*Dataset excerpts*:
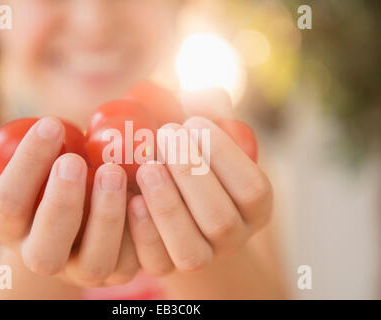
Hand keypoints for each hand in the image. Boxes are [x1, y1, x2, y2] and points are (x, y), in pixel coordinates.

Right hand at [0, 117, 138, 286]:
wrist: (82, 200)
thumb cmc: (46, 174)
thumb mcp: (12, 161)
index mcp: (12, 229)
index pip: (8, 206)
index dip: (25, 166)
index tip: (51, 123)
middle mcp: (44, 256)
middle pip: (44, 249)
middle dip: (59, 204)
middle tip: (74, 160)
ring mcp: (84, 268)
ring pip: (93, 262)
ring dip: (104, 218)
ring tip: (113, 172)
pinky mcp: (118, 270)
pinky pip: (130, 263)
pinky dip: (139, 232)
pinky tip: (142, 196)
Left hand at [127, 93, 272, 276]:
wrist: (170, 195)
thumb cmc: (191, 155)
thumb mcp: (205, 132)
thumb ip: (212, 110)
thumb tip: (210, 97)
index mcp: (254, 206)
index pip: (252, 189)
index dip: (224, 155)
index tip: (192, 122)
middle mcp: (233, 237)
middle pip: (220, 220)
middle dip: (191, 173)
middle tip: (166, 135)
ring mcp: (201, 256)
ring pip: (191, 249)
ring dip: (168, 205)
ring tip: (147, 165)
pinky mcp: (166, 266)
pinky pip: (157, 261)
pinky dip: (144, 230)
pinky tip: (132, 198)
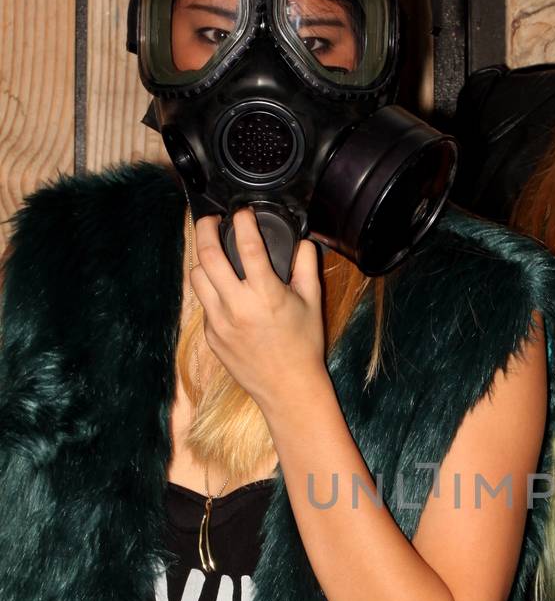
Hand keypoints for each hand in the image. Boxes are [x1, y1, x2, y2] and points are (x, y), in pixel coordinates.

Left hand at [189, 207, 324, 415]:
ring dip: (203, 261)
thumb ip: (306, 267)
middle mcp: (237, 306)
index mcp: (266, 294)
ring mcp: (219, 322)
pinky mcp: (211, 336)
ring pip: (197, 277)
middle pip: (208, 255)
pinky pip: (203, 304)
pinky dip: (211, 292)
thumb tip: (304, 242)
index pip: (247, 246)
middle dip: (206, 229)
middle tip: (211, 221)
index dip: (242, 221)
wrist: (288, 388)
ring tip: (214, 257)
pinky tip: (225, 293)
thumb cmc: (303, 346)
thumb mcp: (312, 303)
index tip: (241, 212)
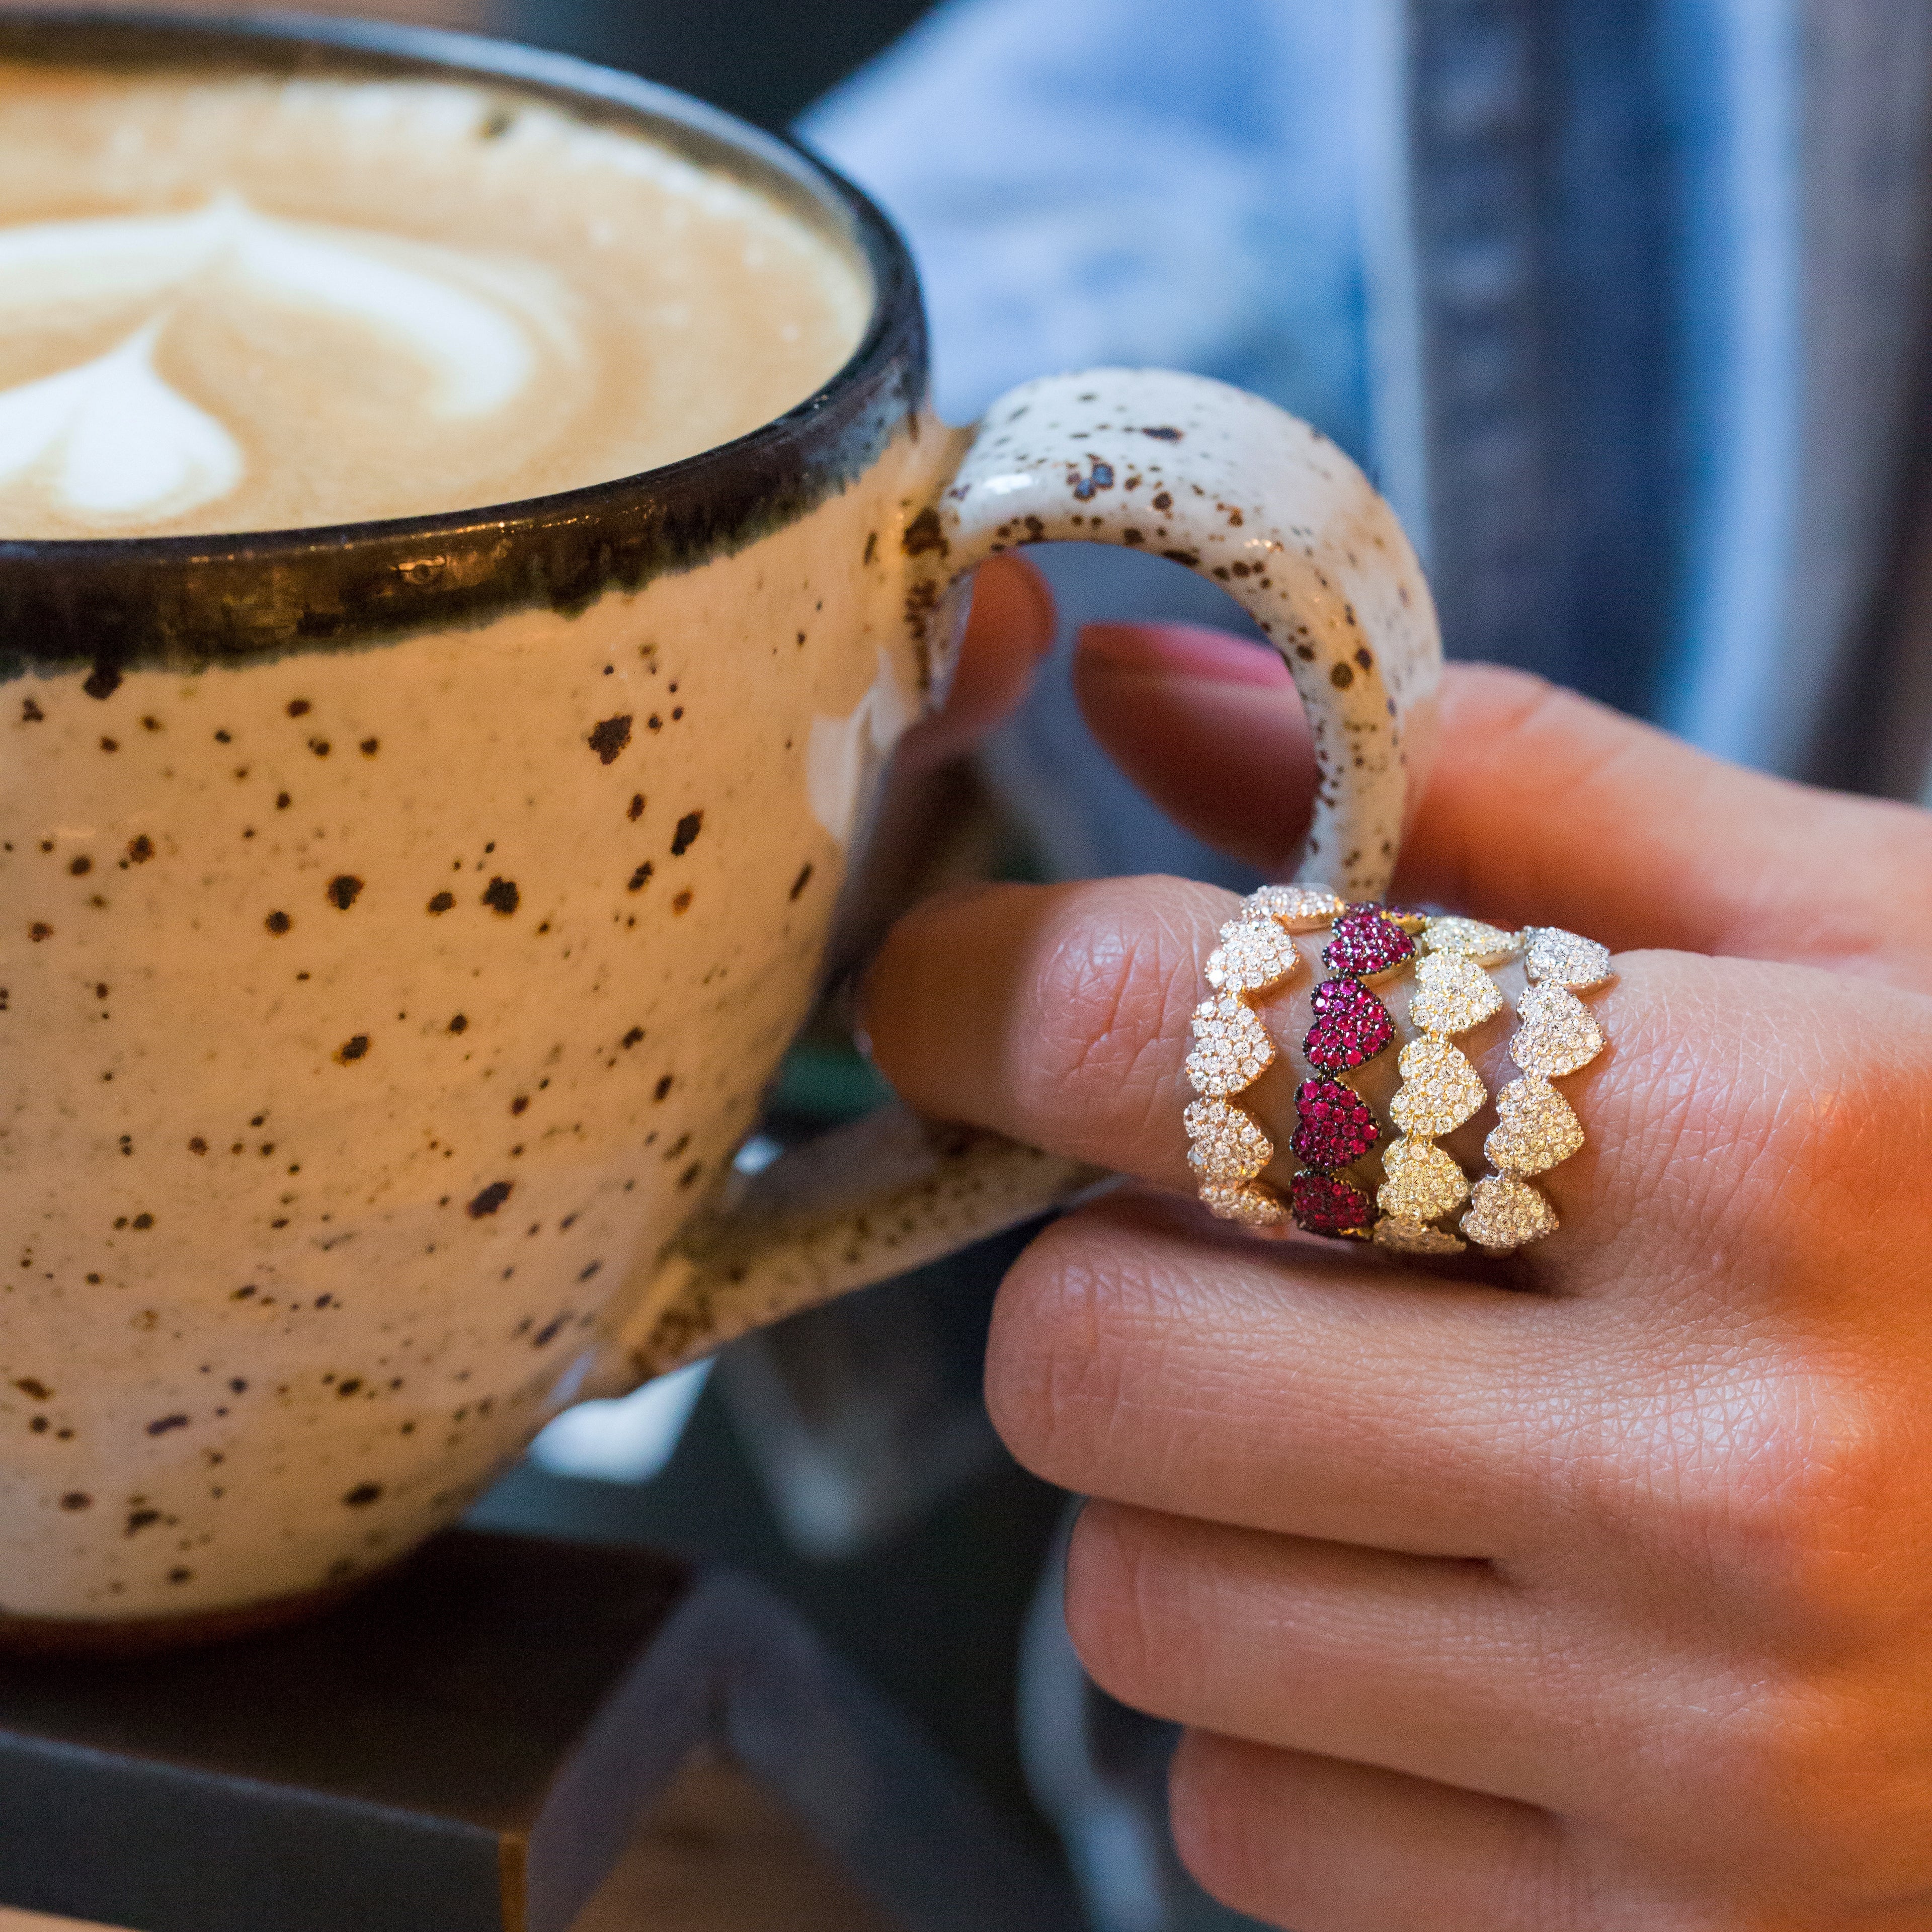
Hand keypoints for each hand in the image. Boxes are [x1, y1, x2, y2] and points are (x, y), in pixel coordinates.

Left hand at [864, 623, 1931, 1929]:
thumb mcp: (1864, 935)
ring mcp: (1715, 1767)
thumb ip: (1495, 794)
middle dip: (1112, 1273)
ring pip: (1134, 1607)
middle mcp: (1749, 1479)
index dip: (989, 994)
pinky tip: (1471, 1625)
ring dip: (1192, 1498)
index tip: (963, 990)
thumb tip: (1139, 693)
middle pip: (1090, 1356)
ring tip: (1389, 1433)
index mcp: (1794, 1149)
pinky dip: (1293, 1709)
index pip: (1178, 1037)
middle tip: (1244, 1239)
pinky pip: (1243, 1820)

*The task*:
Check every line above for the string "hand", and copy the ones that have it.

*Output of the exercise*:
Hand keypoints for each hand in the image. Boxes are [x1, y1, x2, y2] and points are (x, y), in pixel coordinates.
Right hand at [0, 117, 138, 286]:
Left hand at [127, 93, 272, 276]:
Hand keypoints for each hand in the image. Boxes are [x1, y1, x2, y2] and points are (x, y), in pixel coordinates.
Left hand at [189, 207, 324, 415]:
Hand keypoints for each hand in the image. Boxes are [x1, y1, x2, y2] and points are (x, y), in pixel coordinates.
Left hand at [864, 623, 1931, 1929]:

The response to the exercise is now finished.